TASK =
Keep only the lines of the data below that contain "október", and copy them.

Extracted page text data
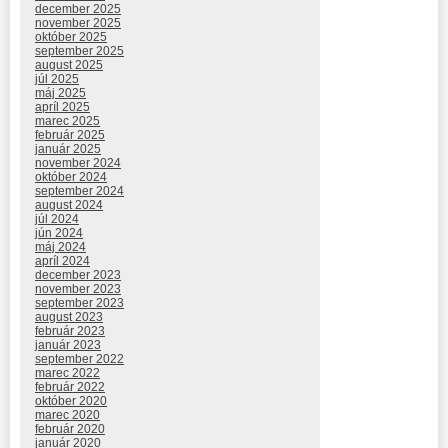
december 2025
november 2025
október 2025
september 2025
august 2025
júl 2025
máj 2025
apríl 2025
marec 2025
február 2025
január 2025
november 2024
október 2024
september 2024
august 2024
júl 2024
jún 2024
máj 2024
apríl 2024
december 2023
november 2023
september 2023
august 2023
február 2023
január 2023
september 2022
marec 2022
február 2022
október 2020
marec 2020
február 2020
január 2020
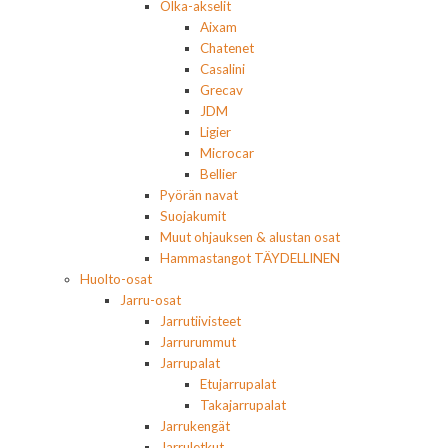
Olka-akselit
Aixam
Chatenet
Casalini
Grecav
JDM
Ligier
Microcar
Bellier
Pyörän navat
Suojakumit
Muut ohjauksen & alustan osat
Hammastangot TÄYDELLINEN
Huolto-osat
Jarru-osat
Jarrutiivisteet
Jarrurummut
Jarrupalat
Etujarrupalat
Takajarrupalat
Jarrukengät
Jarruletkut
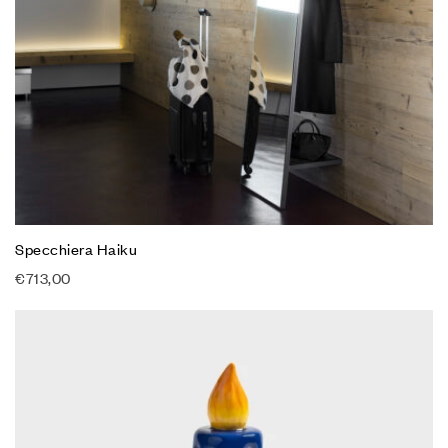
Specchiera Haiku
€
713,00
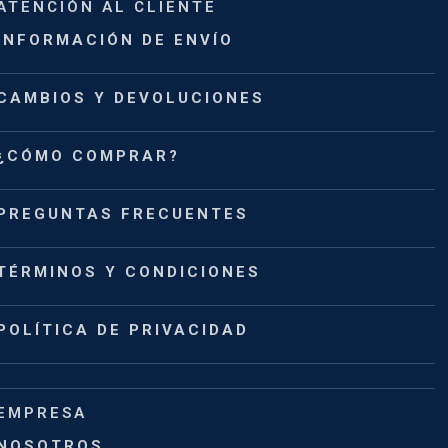
ATENCIÓN AL CLIENTE
INFORMACIÓN DE ENVÍO
CAMBIOS Y DEVOLUCIONES
¿CÓMO COMPRAR?
PREGUNTAS FRECUENTES
TÉRMINOS Y CONDICIONES
POLÍTICA DE PRIVACIDAD
EMPRESA
NOSOTROS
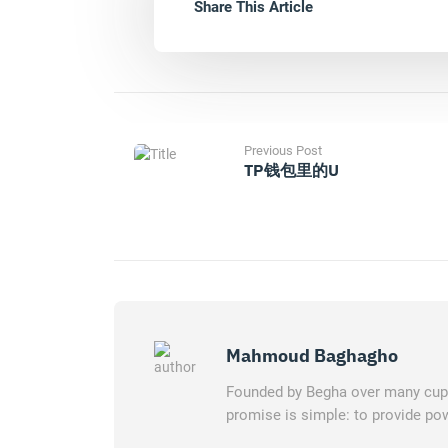
Share This Article
Previous Post
TP钱包里的u
Mahmoud Baghagho
Founded by Begha over many cups 
promise is simple: to provide pow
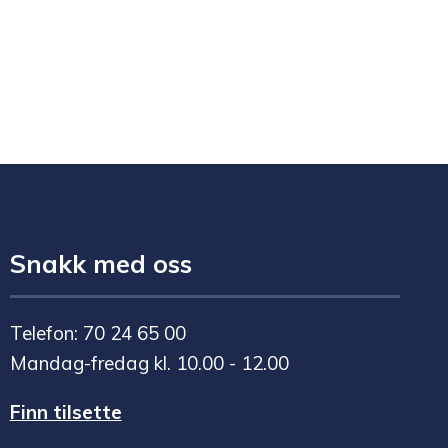
Snakk med oss
Telefon: 70 24 65 00
Mandag-fredag kl. 10.00 - 12.00
Finn tilsette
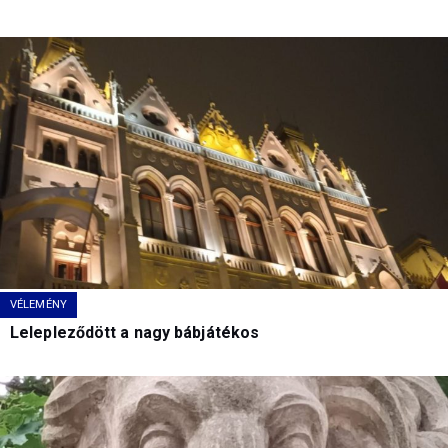
VÉLEMÉNY
Lelepleződött a nagy bábjátékos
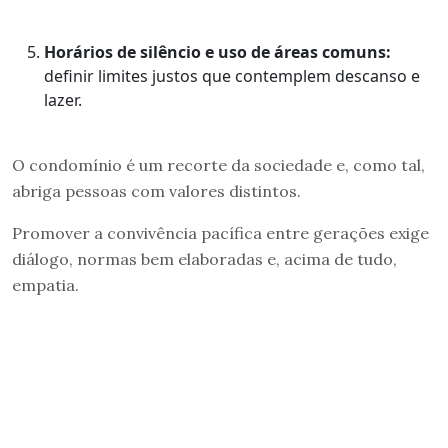
Horários de silêncio e uso de áreas comuns:
definir limites justos que contemplem descanso e
lazer.
O condomínio é um recorte da sociedade e, como tal,
abriga pessoas com valores distintos.
Promover a convivência pacífica entre gerações exige
diálogo, normas bem elaboradas e, acima de tudo,
empatia.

SOLUTION =
október 2025
október 2024
október 2020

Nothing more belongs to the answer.